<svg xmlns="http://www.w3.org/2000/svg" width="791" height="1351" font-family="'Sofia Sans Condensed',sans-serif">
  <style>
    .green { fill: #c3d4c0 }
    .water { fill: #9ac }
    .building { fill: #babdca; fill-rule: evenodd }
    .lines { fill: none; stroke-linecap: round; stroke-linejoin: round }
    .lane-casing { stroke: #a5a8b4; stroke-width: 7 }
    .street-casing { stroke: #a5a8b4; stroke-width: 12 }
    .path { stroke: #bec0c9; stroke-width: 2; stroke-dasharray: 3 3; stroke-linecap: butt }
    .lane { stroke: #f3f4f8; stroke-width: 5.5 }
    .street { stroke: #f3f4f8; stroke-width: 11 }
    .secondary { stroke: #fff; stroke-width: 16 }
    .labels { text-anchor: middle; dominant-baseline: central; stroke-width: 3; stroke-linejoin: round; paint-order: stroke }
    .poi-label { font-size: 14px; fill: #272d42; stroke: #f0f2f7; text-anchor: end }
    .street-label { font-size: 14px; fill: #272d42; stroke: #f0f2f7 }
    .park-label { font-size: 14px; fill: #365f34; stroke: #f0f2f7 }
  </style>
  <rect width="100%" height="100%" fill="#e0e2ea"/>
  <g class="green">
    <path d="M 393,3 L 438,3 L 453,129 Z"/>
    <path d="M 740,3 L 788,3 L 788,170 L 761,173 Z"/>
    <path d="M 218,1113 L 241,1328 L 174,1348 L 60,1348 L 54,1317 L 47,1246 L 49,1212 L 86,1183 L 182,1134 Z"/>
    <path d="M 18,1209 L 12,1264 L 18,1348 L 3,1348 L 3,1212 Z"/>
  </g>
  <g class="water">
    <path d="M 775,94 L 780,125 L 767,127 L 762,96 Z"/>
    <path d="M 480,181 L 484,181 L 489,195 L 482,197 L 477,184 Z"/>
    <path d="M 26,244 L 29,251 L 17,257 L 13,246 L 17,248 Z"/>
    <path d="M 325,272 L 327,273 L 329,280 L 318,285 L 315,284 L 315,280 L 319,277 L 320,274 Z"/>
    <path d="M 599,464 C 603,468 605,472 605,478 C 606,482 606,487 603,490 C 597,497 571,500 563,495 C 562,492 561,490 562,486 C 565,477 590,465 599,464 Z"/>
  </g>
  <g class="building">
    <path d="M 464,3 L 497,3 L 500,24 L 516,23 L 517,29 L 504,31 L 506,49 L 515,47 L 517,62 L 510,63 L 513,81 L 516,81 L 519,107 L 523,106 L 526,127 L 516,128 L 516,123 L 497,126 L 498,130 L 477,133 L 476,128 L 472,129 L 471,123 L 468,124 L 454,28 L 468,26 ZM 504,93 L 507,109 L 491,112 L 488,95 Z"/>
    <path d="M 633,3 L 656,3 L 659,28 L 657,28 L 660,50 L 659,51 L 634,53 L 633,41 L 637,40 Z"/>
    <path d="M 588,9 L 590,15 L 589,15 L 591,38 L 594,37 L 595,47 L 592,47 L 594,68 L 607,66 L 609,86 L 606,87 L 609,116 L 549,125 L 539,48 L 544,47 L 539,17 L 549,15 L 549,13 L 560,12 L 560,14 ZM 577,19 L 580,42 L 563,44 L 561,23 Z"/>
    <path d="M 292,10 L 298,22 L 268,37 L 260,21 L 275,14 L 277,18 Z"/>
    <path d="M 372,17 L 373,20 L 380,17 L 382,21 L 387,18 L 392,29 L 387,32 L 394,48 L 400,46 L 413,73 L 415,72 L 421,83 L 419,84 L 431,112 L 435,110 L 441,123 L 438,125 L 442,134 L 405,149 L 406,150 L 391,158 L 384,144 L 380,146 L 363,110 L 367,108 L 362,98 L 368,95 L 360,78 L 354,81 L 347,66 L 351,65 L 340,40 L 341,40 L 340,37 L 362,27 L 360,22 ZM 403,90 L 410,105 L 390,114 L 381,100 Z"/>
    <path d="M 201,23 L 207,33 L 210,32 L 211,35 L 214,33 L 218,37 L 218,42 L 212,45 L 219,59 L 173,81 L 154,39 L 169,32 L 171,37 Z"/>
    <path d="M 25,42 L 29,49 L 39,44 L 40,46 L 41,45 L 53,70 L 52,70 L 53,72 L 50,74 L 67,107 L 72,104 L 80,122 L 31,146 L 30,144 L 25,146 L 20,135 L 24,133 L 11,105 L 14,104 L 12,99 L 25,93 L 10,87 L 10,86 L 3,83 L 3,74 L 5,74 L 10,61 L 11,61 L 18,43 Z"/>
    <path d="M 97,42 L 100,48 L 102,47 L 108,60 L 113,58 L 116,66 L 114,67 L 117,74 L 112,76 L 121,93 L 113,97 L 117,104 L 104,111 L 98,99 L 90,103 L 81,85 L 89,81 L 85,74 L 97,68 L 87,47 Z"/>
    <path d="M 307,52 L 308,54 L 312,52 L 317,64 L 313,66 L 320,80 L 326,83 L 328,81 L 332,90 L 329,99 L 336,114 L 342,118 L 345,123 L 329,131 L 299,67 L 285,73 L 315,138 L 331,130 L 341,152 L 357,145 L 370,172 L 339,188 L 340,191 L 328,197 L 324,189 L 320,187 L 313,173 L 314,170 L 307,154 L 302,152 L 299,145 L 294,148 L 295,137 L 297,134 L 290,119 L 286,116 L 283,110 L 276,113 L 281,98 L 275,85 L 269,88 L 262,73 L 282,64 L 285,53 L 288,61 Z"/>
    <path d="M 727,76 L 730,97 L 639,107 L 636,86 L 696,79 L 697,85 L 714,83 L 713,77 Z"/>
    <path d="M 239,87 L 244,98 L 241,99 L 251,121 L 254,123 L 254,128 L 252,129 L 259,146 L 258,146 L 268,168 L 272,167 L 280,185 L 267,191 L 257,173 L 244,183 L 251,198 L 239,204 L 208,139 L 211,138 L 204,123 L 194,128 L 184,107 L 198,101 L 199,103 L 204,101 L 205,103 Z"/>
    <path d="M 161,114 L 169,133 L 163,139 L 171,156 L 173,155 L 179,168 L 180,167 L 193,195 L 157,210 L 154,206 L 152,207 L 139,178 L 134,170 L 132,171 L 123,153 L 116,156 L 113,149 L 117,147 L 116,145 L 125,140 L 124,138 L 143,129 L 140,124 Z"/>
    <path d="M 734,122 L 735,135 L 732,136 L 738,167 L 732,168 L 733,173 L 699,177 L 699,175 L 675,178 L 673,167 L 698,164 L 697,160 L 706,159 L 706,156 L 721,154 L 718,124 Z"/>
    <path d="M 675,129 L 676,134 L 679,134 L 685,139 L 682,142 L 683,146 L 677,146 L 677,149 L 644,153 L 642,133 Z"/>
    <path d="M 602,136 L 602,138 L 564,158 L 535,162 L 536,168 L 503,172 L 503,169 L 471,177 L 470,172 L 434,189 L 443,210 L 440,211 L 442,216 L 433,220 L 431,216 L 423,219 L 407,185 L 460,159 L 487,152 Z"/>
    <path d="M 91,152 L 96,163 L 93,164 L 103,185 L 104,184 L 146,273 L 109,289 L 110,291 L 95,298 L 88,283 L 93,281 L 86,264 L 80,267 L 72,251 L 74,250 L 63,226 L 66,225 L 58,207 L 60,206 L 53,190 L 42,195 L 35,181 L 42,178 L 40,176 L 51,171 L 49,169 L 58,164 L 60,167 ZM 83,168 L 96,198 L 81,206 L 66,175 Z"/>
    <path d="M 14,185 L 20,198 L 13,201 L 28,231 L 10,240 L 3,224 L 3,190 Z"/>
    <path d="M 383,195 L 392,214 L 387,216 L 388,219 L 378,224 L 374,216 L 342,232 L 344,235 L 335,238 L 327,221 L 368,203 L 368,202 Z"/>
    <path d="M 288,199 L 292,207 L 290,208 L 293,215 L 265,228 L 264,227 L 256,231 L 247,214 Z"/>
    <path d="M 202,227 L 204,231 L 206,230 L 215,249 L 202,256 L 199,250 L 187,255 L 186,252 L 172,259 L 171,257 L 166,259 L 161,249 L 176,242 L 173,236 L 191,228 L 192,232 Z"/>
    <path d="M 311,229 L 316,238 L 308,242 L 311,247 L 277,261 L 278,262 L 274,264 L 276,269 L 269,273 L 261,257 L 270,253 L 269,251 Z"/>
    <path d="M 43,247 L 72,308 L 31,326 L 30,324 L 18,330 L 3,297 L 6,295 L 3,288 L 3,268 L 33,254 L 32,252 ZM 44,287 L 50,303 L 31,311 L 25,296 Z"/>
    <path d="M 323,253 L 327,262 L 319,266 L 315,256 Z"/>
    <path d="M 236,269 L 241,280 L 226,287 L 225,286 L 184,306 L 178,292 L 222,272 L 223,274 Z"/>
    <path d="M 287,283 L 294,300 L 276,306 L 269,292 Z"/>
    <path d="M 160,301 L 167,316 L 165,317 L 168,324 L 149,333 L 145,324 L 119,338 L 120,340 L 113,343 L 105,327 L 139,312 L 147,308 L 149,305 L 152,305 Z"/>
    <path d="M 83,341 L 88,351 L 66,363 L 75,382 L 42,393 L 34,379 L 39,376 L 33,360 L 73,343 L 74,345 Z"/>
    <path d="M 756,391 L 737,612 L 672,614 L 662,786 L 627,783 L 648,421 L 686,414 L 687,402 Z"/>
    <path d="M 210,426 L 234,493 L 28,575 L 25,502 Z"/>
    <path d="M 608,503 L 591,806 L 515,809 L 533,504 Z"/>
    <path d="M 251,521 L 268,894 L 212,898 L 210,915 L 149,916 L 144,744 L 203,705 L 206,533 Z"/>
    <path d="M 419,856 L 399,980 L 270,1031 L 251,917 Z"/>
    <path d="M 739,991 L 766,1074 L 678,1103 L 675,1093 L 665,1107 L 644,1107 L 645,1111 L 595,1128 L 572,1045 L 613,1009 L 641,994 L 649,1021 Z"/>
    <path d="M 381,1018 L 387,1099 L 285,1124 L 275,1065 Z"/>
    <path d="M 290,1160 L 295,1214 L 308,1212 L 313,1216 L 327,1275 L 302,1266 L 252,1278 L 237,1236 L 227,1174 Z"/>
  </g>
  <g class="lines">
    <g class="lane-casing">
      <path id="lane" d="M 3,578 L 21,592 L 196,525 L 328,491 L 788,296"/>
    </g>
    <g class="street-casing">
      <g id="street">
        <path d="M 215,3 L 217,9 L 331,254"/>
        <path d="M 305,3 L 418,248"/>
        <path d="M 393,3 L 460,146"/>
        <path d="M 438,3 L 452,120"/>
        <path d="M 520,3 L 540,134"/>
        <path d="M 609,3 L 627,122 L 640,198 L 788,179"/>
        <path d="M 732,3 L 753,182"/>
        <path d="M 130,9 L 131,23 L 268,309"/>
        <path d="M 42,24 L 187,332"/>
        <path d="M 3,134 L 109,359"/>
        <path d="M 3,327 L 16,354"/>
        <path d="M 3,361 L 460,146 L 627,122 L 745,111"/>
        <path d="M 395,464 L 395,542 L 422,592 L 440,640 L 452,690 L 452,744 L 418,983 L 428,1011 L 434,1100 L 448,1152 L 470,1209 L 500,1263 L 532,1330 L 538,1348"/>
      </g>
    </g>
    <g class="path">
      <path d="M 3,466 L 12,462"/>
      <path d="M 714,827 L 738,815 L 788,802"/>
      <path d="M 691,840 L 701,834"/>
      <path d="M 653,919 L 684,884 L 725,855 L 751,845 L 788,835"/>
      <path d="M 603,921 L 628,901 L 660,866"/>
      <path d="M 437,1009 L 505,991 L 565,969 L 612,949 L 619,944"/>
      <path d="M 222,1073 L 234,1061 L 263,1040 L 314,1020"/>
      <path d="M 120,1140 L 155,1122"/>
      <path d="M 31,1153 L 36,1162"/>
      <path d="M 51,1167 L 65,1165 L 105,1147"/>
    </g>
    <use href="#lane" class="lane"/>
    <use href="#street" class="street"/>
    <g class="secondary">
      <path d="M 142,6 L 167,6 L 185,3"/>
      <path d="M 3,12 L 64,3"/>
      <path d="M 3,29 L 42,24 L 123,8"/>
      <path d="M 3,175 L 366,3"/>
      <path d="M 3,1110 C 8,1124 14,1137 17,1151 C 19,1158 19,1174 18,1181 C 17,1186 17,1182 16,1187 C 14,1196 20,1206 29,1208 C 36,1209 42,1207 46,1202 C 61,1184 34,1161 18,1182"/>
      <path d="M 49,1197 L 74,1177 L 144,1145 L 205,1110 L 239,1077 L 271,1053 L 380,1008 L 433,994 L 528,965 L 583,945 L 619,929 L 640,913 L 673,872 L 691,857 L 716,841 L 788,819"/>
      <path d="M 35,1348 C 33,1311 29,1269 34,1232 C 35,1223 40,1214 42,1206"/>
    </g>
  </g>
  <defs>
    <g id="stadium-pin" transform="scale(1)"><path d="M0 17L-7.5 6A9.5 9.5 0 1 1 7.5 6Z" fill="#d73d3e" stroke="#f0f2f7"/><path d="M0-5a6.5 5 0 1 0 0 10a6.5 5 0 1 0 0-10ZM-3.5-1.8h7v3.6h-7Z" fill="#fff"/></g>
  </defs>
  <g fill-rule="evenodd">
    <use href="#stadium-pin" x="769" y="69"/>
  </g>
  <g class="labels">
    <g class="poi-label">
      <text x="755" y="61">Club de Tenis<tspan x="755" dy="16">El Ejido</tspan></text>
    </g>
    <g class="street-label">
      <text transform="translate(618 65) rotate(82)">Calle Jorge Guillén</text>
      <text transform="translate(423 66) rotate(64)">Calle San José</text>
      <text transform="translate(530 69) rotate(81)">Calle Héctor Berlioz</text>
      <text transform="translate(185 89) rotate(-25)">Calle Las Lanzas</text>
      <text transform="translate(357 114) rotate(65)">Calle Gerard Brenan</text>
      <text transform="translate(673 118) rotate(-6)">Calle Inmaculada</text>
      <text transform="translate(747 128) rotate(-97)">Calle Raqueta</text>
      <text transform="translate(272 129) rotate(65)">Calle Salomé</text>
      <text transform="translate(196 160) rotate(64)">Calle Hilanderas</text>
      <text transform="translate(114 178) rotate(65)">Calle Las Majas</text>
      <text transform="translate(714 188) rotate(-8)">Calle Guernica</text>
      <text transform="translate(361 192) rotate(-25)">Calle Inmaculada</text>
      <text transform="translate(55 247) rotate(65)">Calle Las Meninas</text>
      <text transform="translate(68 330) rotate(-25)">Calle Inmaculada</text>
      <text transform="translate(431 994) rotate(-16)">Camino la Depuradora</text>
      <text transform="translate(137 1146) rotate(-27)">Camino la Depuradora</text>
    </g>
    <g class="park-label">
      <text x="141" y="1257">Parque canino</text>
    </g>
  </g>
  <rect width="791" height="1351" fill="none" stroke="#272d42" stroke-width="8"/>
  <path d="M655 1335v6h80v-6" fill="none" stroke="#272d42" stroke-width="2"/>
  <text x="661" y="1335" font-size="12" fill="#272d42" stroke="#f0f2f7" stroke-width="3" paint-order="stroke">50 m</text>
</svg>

Problem to solve >>
Your answer must be a copy of every line in the data above that holds the string "lines".

Expected output >>
    .lines { fill: none; stroke-linecap: round; stroke-linejoin: round }
  <g class="lines">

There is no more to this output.